I don't know. At 20 I could stay up all night looking after a baby for nights on end and not miss a beat or feel tired.

Hmm maybe. I just don’t buy the argument that this somehow makes it easier. Having a newborn is brutal for anyone. But people trot out this “you have more energy when you’re younger” as if that means you can overcome anything. I just don’t think this is a big enough factor to outweigh the massive downsides of encumbering yourself with a child when you have no way of making your own money and are completely at the mercy of the bloke you are with. Ultimately money is more important than stamina for a child’s future.

Yeah it could be alright and you could have more energy but you’re still playing Russian Roulette in terms of your ability to provide for yourself and the child aren’t you?
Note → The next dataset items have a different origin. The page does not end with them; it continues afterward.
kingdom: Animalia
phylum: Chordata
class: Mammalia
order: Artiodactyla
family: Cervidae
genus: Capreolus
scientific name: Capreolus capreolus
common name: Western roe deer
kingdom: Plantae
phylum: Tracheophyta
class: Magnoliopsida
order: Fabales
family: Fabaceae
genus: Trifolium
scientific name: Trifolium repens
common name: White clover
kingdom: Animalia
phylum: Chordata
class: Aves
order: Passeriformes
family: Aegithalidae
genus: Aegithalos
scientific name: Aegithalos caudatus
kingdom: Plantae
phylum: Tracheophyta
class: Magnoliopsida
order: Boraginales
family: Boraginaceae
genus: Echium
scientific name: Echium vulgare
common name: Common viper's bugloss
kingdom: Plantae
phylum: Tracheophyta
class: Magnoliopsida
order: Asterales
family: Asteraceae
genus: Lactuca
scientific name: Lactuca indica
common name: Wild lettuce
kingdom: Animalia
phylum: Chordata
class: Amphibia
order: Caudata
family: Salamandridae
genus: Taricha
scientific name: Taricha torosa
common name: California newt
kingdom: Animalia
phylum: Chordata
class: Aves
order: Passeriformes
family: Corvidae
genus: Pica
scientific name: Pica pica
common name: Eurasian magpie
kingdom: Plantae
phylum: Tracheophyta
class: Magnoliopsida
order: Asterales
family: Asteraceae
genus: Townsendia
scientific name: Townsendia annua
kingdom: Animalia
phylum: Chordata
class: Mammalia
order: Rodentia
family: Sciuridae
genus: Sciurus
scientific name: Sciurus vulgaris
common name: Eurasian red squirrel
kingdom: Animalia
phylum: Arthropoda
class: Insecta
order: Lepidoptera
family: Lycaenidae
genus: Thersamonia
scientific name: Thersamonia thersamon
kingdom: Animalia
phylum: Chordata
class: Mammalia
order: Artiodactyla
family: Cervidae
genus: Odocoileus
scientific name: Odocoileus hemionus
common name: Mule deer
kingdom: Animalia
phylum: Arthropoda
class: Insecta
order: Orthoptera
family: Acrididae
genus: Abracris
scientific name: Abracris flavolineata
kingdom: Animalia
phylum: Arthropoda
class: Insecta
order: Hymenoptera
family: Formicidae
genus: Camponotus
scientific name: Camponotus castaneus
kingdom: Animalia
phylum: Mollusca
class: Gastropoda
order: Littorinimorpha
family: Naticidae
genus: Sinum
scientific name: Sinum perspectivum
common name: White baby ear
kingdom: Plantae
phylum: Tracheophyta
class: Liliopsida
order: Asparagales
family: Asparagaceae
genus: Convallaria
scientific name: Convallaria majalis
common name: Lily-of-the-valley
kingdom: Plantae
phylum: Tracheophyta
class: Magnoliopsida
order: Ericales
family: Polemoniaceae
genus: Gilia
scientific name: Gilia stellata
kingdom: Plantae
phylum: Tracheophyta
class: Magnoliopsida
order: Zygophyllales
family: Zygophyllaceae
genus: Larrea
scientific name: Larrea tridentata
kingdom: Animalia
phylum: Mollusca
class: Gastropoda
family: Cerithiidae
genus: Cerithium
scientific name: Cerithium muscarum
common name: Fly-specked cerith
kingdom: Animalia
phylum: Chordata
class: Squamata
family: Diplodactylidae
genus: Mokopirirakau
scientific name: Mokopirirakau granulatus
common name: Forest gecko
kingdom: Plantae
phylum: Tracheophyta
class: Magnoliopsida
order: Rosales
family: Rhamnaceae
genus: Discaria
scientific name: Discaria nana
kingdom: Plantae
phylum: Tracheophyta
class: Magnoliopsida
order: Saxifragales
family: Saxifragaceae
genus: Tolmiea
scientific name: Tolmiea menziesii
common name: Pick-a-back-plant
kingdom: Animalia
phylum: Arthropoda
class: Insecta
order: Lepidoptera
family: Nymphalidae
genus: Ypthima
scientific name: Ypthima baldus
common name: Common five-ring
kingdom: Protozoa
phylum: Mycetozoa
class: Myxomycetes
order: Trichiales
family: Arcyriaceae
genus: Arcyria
Some marginal additional strength benefits don’t make this a worthwhile trade off for me.

I never found having a new born brutal. It’s was pretty easy really. I was never overwhelmed by it, never struggled with the lack of sleep despite dd2 never sleeping. It’s was fine and pretty enjoyable tbh.

there have been harder parenting stages since, but that’s to be expected for everyone. On the whole, being a young parent has been a great experience. I know it doesn’t work out so well for everyone out there, but people are individuals, the have their own circumstances and capacities. Having a baby in your late teens or early 20s is not the end of the world!

Ohhelpicantthinkofaname · 29/06/2024 12:11

Comedycook · 29/06/2024 12:09

I partially agree with you op. She's very young. Having children is 95% drudgery. She's got two decades of that stretched out in front of her now...the best years of her life now to be spent on raising a child. Yes lots of young parents can still achieve plenty but it's an uphill struggle. That amazing sense of freedom gone

If you choose to have children, shouldn’t you want to give them the best years of your life, rather than what’s left later on? Just a thought. I mean you don’t have to have them.